De Kadaré à Ric Hochet. Dans le catalogue de la rentrée, la réédition d’un texte le pince un peu : celle d’un dénommé Patrick Besson Besson, intitulée «  Contre les calomniateurs de la Serbie  »,précédé de «  Belgrade 99  », publié en son temps à L’Age d’homme, depuis septembre chez Fayard. A l’époque encore, l’écrivain de la filière des excentriques s’acquittait de son’entretien charmant avec le leader des Bosno-Serbes, psychiatre et poète, futur mass-murder, Radovan Karadzic, «  un homme adorable, un fêtard anticommuniste, super-démocrate et tolérant  » expliquait-il en 2002. «  Comme sa littérature ne marche pas, il ressort ses scandales pourris, celle de son rêve de Grande Serbie qui est devenu un petit Belgrade. Tout rate chez Patrick Besson : ses bouquins, sa morale, sa stratégie. Mais il sait qu’en France, on a une indulgence sans limites pour ce qui est supposé le style à droite et la bien-pensance à gauche, Besson comme Battisti. Cette fois, on n’a pas eu de pétition de Madame Ernaux  » assène Naulleau.
Cette colère blanche remonte à loin. Naulleau l’éditeur fut particulièrement actif lors de la guerre de l’ex-Yougoslavie. En novembre 1991, alors qu’il était attaché parlementaire du sénateur PS, il publia son premier ouvrage,«  La Bosnie, carrefour d’identités culturelles  » de Midhat Begic. «  Franchement, je ne me suis pas posé de questions trop longtemps sur la situation yougoslave et pour savoir, avec l’ouverture des nationalismes, où se trouvait désormais le pire des candidats  » explique t-il. L’Esprit des péninsules se voulut l’abri des intellectuels serbes, bosniaques, croates réfugiés à Paris et ennemis du régime Milosevic. Sa petite maison, avec une salariée, une vingtaine d’ouvrages par an, a fait place également aux Serbes Ivo Andric et Vidosa Stevanovic, au Céline russe Alexeï Tolstoï, aux Bulgares Angel Wagenstein et Yordan Yaditckov –à qui l’on doit cette expression soyeuse d’Esprit des Péninsules pour décrire la relative indifférence des Français aux écrivains de l’Est. Il dit aussi :  » Les vies humaines sont des phrases écrites avec beaucoup d’amour et d’inspiration, mais pleines de fautes« .
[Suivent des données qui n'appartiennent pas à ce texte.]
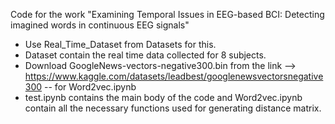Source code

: Code for the work 
"Examining Temporal Issues in EEG-based BCI: Detecting imagined words in continuous EEG signals"
- Use Real_Time_Dataset from Datasets for this.
- Dataset contain the real time data collected for 8 subjects.
- Download GoogleNews-vectors-negative300.bin from the link --> https://www.kaggle.com/datasets/leadbest/googlenewsvectorsnegative300    -- for Word2vec.ipynb
- test.ipynb contains the main body of the code and Word2vec.ipynb contain all the necessary functions used for generating distance matrix.
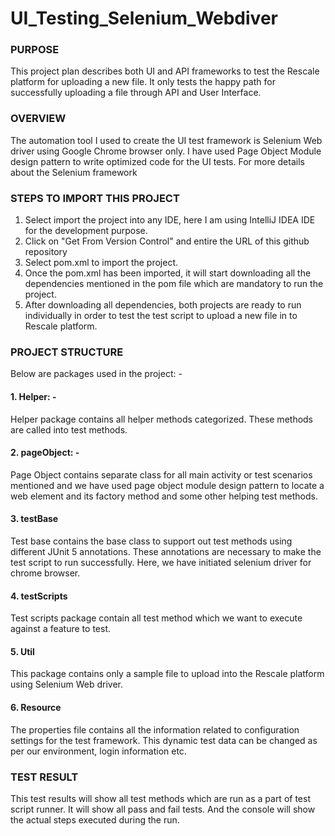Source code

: # UI_Testing_Selenium_Webdiver

### PURPOSE
This project plan describes both UI and API frameworks to test the Rescale platform for uploading a new file.
It only tests the happy path for successfully uploading a file through API and User Interface.

### OVERVIEW
The automation tool I used to create the UI test framework is Selenium Web driver using
Google Chrome browser only. I have used Page Object Module design pattern to write optimized code
for the UI tests. For more details about the Selenium framework

### STEPS TO IMPORT THIS PROJECT
1. Select import the project into any IDE, here I am using IntelliJ IDEA IDE for the development purpose.
2. Click on "Get From Version Control" and entire the URL of this github repository
3. Select pom.xml to import the project.
4. Once the pom.xml has been imported, it will start downloading all the dependencies mentioned in the
pom file which are mandatory to run the project.
5. After downloading all dependencies, both projects are ready to run individually in order to test the test
script to upload a new file in to Rescale platform.

### PROJECT STRUCTURE
Below are packages used in the project: -
#### 1. Helper: -
Helper package contains all helper methods categorized. These methods are called into test methods.
#### 2. pageObject: -
Page Object contains separate class for all main activity or test scenarios mentioned and we have used page
object module design pattern to locate a web element and its factory method and some other helping test
methods.
#### 3. testBase
Test base contains the base class to support out test methods using different JUnit 5 annotations. These
annotations are necessary to make the test script to run successfully. Here, we have initiated selenium driver
for chrome browser.
#### 4. testScripts
Test scripts package contain all test method which we want to execute against a feature to test.
#### 5. Util
This package contains only a sample file to upload into the Rescale platform using Selenium Web driver.
#### 6. Resource
The properties file contains all the information related to configuration settings for the test framework.
This dynamic test data can be changed as per our environment, login information etc.

### TEST RESULT
This test results will show all test methods which are run as a part of test script runner. It will show all pass
and fail tests. And the console will show the actual steps executed during the run.
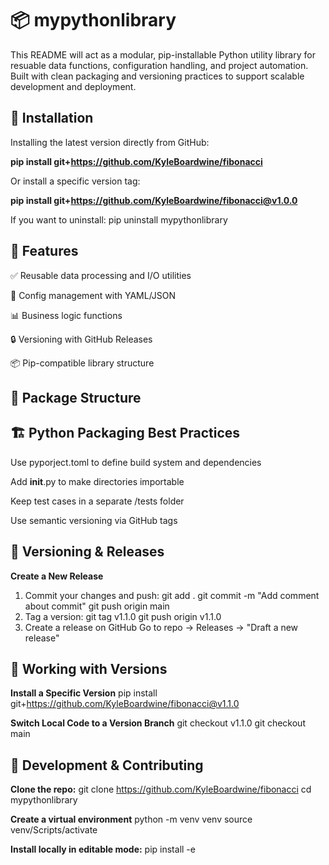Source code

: # 📦 mypythonlibrary
This README will act as a modular, pip-installable Python utility library for resuable data functions, configuration handling, and project automation. Built with clean packaging and versioning practices to support scalable development and deployment.

## 🚀 Installation
Installing the latest version directly from GitHub:

**pip install git+https://github.com/KyleBoardwine/fibonacci**

Or install a specific version tag:

**pip install git+https://github.com/KyleBoardwine/fibonacci@v1.0.0**

If you want to uninstall:
pip uninstall mypythonlibrary

## 🧠 Features
✅ Reusable data processing and I/O utilities

🔧 Config management with YAML/JSON

📊 Business logic functions

🔒 Versioning with GitHub Releases

📦 Pip-compatible library structure

## 📁 Package Structure

## 🏗️ Python Packaging Best Practices
Use pyporject.toml to define build system and dependencies

Add __init__.py to make directories importable

Keep test cases in a separate /tests folder

Use semantic versioning via GitHub tags

## 🔖 Versioning & Releases
**Create a New Release**
1. Commit your changes and push:
   git add .
   git commit -m "Add comment about commit"
   git push origin main
2. Tag a version:
   git tag v1.1.0
   git push origin v1.1.0
3. Create a release on GitHub
   Go to repo -> Releases -> "Draft a new release"

## 🔄 Working with Versions
**Install a Specific Version**
pip install git+https://github.com/KyleBoardwine/fibonacci@v1.1.0

**Switch Local Code to a Version Branch**
git checkout v1.1.0
git checkout main

## 🧪 Development & Contributing
**Clone the repo:**
git clone https://github.com/KyleBoardwine/fibonacci
cd mypythonlibrary

**Create a virtual environment**
python -m venv venv
source venv/Scripts/activate

**Install locally in editable mode:**
pip install -e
Mais ce n’est pas tant la guerre balkanique qui lui afferma une silhouette, que sa catapulte germanopratine. C’est pour défendre l’essai un peu lourdaud de son auteur qu’Eric Naulleau écrivit lui-même son pamphlet «  Petit déjeuner chez Tyrannie  ». drôle et d’un bon coup de patte d’ours. S’ensuivit une guerre des boutons entre Josyane Savigneau alors puissance du Monde des livres et ce trublion ricaneur qui le fit sortir de sa confidentialité.

Il s’étonne encore de son nouveau statut, celui d’être entré dans la ronde des marionnettes des Guignols de l’Info. Un statut d’influence ou n’importe quel propos tenu devant une caméra est amidonné d’autorité captivante.
Pourquoi critiquez-vous ? «  Critique, c’est un autre mot de lecteur, tout comme étudiant, professeur de lettres, critique littéraire, éditeur, chroniqueur. J’aime bien briser ces fausses divisions dans la culture, je suis un passeur.  » Avez-vous de l’influence ? Un temps, un soupir. «  L’autre jour, à la Porte Maillot, un automobiliste m’a interpellé, me félicitant chaleureusement avec un «  Bravo pour Poulidor !  » Comme je ne le comprenais pas, il m’a rappelé que j’avais défendu le palmarès de Poupou lors d’un échange dans une émission que j’avais, moi, complètement oublié.  » Le café froid est maintenant tout bu, l’ombre floue et byzantine est déjà partie. Mais pas à Sofia cette fois.